Tbh, I didn't even realise you could do that. I'm just used to using grep and worked backwards. Thanks for pointing it out.

[–] [email protected] 2 points 6 months ago

It would also return non-file objects, like directories

[–] FigMcLargeHuge 2 points 6 months ago* (last edited 6 months ago)

Maybe a little more context of what you want to run would help here. Find would work.

find . -name "*.png" -exec whateveryouwanttodohere {} \;

Or you could find, and then pass the arguments to xargs:

find . -name "*.png" -print | xargs whateveryouwanttodohere

[–] [email protected] 2 points 6 months ago

Let's not forget that Linux filenames are case sensitive, so ".txt" ≠ ".TXT" ≠ ".Txt"

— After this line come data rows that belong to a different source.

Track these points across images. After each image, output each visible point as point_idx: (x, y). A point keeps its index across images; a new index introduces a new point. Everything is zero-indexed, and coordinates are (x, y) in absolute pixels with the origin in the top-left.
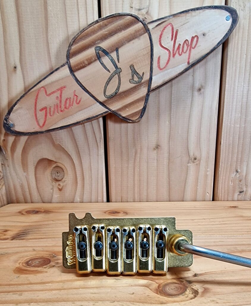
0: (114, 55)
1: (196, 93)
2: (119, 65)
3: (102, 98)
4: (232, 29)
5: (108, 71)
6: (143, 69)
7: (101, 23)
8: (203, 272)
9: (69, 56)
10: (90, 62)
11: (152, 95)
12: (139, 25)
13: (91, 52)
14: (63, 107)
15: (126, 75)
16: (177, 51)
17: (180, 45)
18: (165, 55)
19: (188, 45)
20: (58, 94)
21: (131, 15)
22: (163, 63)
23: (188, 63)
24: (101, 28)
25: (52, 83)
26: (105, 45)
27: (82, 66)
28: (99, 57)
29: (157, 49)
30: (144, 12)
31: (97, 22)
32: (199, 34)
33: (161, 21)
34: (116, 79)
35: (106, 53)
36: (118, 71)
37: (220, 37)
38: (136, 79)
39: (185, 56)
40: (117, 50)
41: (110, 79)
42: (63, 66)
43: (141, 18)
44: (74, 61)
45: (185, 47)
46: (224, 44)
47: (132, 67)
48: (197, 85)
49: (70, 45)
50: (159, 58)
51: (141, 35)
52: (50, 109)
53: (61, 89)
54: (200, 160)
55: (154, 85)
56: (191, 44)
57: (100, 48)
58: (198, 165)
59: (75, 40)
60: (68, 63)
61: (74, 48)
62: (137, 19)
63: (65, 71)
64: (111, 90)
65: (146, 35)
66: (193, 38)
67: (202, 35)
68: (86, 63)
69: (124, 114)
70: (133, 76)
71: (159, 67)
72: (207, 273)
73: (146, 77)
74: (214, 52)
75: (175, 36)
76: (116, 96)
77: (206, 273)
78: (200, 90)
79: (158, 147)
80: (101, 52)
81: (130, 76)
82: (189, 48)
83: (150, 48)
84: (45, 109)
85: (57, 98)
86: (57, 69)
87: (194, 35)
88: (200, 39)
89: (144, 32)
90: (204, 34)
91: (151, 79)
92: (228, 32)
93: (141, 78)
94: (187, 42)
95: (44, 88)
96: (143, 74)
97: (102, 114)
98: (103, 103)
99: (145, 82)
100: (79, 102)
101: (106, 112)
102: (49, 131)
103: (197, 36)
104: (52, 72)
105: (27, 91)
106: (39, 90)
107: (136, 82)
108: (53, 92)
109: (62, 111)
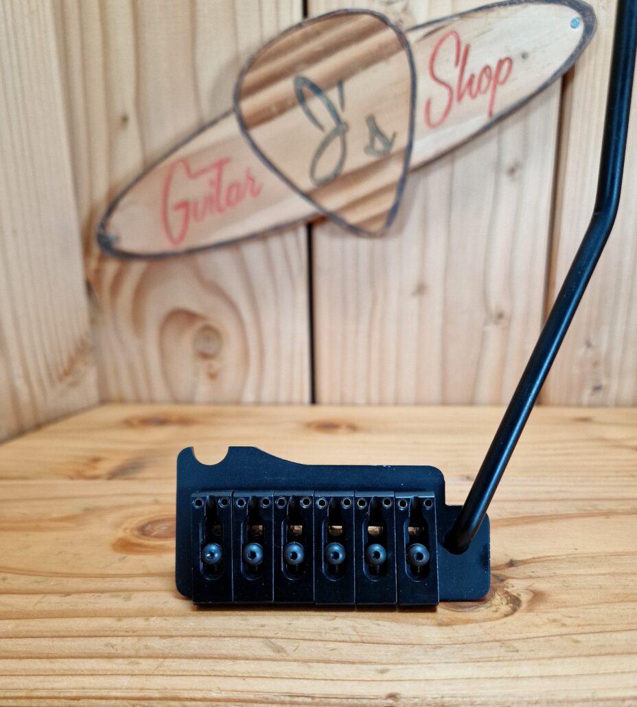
0: (333, 94)
1: (505, 179)
2: (344, 116)
3: (306, 184)
4: (584, 46)
5: (321, 127)
6: (392, 124)
7: (308, 29)
9: (240, 94)
10: (282, 108)
11: (411, 180)
12: (388, 35)
13: (285, 87)
14: (223, 201)
15: (358, 137)
16: (466, 88)
17: (472, 76)
18: (440, 97)
19: (490, 78)
20: (212, 175)
21: (372, 14)
22: (437, 111)
23: (491, 114)
24: (307, 38)
25: (203, 151)
26: (315, 73)
27: (265, 117)
28: (301, 99)
29: (424, 83)
30: (398, 7)
31: (300, 26)
32: (514, 54)
33: (434, 26)
34: (335, 148)
35: (317, 90)
36: (341, 128)
37: (557, 61)
38: (379, 145)
39: (483, 100)
40: (340, 84)
41: (324, 145)
42: (225, 115)
43: (392, 19)
44: (249, 105)
45: (485, 81)
46: (566, 77)
47: (371, 120)
48: (508, 161)
49: (243, 74)
50: (428, 104)
51: (391, 54)
52: (196, 206)
53: (220, 165)
54: (510, 319)
55: (417, 158)
56: (496, 75)
57: (305, 80)
58: (507, 329)
59: (253, 63)
60: (236, 109)
61: (251, 78)
62: (383, 21)
63: (230, 127)
64: (326, 167)
65: (403, 55)
66: (501, 63)
67: (521, 58)
68: (274, 109)
69: (353, 218)
70: (372, 141)
71: (428, 120)
73: (401, 142)
74: (545, 92)
75: (462, 57)
76: (337, 180)
78: (512, 171)
79: (421, 289)
80: (306, 90)
81: (367, 140)
82: (492, 82)
83: (408, 82)
84: (184, 205)
85: (212, 182)
86: (213, 123)
87: (503, 56)
88: (515, 66)
89: (398, 50)
90: (524, 56)
91: (410, 147)
92: (576, 51)
93: (389, 143)
94: (488, 71)
95: (184, 161)
96: (394, 135)
97: (304, 219)
98: (308, 196)
99: (398, 153)
100: (256, 192)
101: (315, 215)
102: (192, 252)
103: (509, 60)
104: (202, 129)
105: (148, 168)
106: (172, 167)
107: (378, 152)
108: (204, 171)
109: (220, 210)
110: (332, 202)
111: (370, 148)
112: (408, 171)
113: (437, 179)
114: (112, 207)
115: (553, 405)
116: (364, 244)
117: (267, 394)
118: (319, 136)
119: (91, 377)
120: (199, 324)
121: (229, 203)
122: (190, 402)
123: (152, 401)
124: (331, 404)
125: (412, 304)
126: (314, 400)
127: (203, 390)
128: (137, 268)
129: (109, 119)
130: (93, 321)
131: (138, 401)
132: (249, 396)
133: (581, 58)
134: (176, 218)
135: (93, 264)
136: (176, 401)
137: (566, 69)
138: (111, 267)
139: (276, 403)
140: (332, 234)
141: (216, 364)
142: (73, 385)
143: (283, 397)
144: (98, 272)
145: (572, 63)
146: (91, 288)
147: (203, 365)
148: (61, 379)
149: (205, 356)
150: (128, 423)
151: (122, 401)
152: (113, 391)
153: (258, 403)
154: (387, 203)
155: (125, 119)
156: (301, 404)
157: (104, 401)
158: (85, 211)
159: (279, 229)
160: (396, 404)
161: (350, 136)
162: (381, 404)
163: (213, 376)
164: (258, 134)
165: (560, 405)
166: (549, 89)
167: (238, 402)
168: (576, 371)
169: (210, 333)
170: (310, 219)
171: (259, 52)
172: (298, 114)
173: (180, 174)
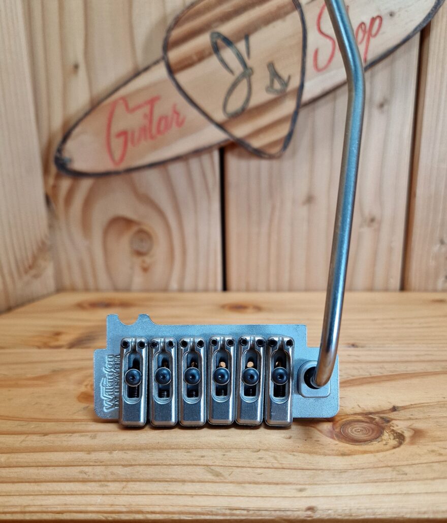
0: (241, 46)
1: (376, 112)
2: (250, 63)
3: (220, 117)
4: (439, 6)
5: (231, 72)
6: (289, 69)
8: (407, 404)
9: (167, 46)
10: (201, 57)
14: (154, 130)
15: (261, 79)
18: (325, 48)
19: (364, 32)
20: (146, 109)
22: (323, 59)
23: (365, 60)
24: (221, 1)
25: (138, 92)
26: (227, 29)
27: (187, 63)
28: (216, 49)
29: (313, 37)
32: (384, 13)
34: (243, 86)
35: (228, 42)
36: (248, 72)
37: (417, 19)
38: (277, 86)
40: (247, 37)
41: (234, 85)
42: (156, 63)
44: (175, 55)
45: (361, 34)
47: (271, 66)
48: (378, 97)
49: (170, 30)
50: (316, 53)
51: (287, 13)
52: (133, 134)
53: (152, 102)
54: (380, 223)
55: (307, 95)
56: (369, 29)
57: (219, 35)
58: (378, 230)
59: (178, 21)
60: (165, 58)
61: (176, 33)
63: (160, 72)
64: (235, 104)
65: (296, 14)
66: (373, 20)
67: (389, 15)
68: (195, 58)
69: (256, 143)
70: (272, 82)
71: (316, 65)
72: (414, 406)
73: (295, 83)
74: (407, 44)
76: (243, 114)
77: (411, 405)
78: (381, 106)
79: (310, 200)
80: (220, 42)
81: (267, 82)
82: (366, 36)
83: (301, 35)
84: (124, 133)
85: (145, 116)
86: (146, 69)
87: (375, 15)
88: (384, 22)
89: (292, 10)
90: (392, 14)
91: (302, 86)
92: (432, 10)
93: (285, 84)
94: (363, 26)
95: (124, 99)
96: (289, 78)
97: (219, 144)
98: (221, 126)
99: (292, 92)
100: (180, 124)
101: (226, 141)
102: (130, 171)
103: (380, 17)
104: (137, 74)
105: (95, 105)
106: (115, 104)
107: (276, 91)
108: (139, 107)
109: (152, 137)
110: (241, 131)
111: (270, 88)
112: (300, 106)
113: (322, 112)
114: (66, 137)
115: (414, 290)
116: (264, 164)
117: (188, 283)
118: (230, 79)
119: (49, 271)
120: (135, 229)
121: (159, 132)
122: (128, 290)
123: (97, 290)
124: (239, 290)
125: (303, 211)
126: (225, 288)
127: (138, 280)
128: (85, 185)
129: (64, 66)
130: (51, 226)
131: (87, 290)
132: (174, 285)
133: (436, 17)
134: (117, 144)
135: (51, 181)
136: (116, 290)
137: (425, 25)
138: (65, 184)
139: (195, 290)
140: (240, 156)
141: (147, 259)
142: (36, 276)
143: (201, 285)
144: (55, 187)
145: (429, 19)
146: (49, 200)
147: (138, 261)
148: (26, 272)
149: (139, 253)
150: (80, 306)
151: (73, 289)
152: (67, 282)
153: (181, 290)
154: (283, 131)
155: (76, 67)
156: (215, 290)
157: (60, 289)
158: (45, 140)
159: (198, 153)
160: (291, 289)
161: (254, 78)
162: (279, 290)
163: (145, 270)
164: (182, 77)
165: (419, 290)
166: (410, 41)
167: (165, 290)
168: (432, 263)
169: (144, 235)
170: (223, 144)
171: (183, 12)
172: (214, 61)
173: (120, 110)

[–] [email protected] 1 points 6 months ago

How about instead of starting with a list of all files in the directory, you use find to filter just the ones ending in .txt (or .TXT, it's case insensitive)

find $dir -maxdepth 1 -type f -iname "*.txt"

[–] [email protected] 1 points 6 months ago* (last edited 6 months ago)

If someone posts “[[ $file == *.txt ]]” I’m going to fucking scream because THAT DOES NOT WORK. IT’S NOT VAILD BASH CODE.

This is valid bash code.

Do you understand how string substitution works? In this example, "file" is the name of a variable, and $file substitutes its value. If you have not set the value of file, then it won't work.

Edit: you should, as a rule of thumb, quote your variables. So "$file" instead of just $file. Quoting prevents some weird behavior with whitespace and special characters in the value. But either way, this is valid code and will work in the general case.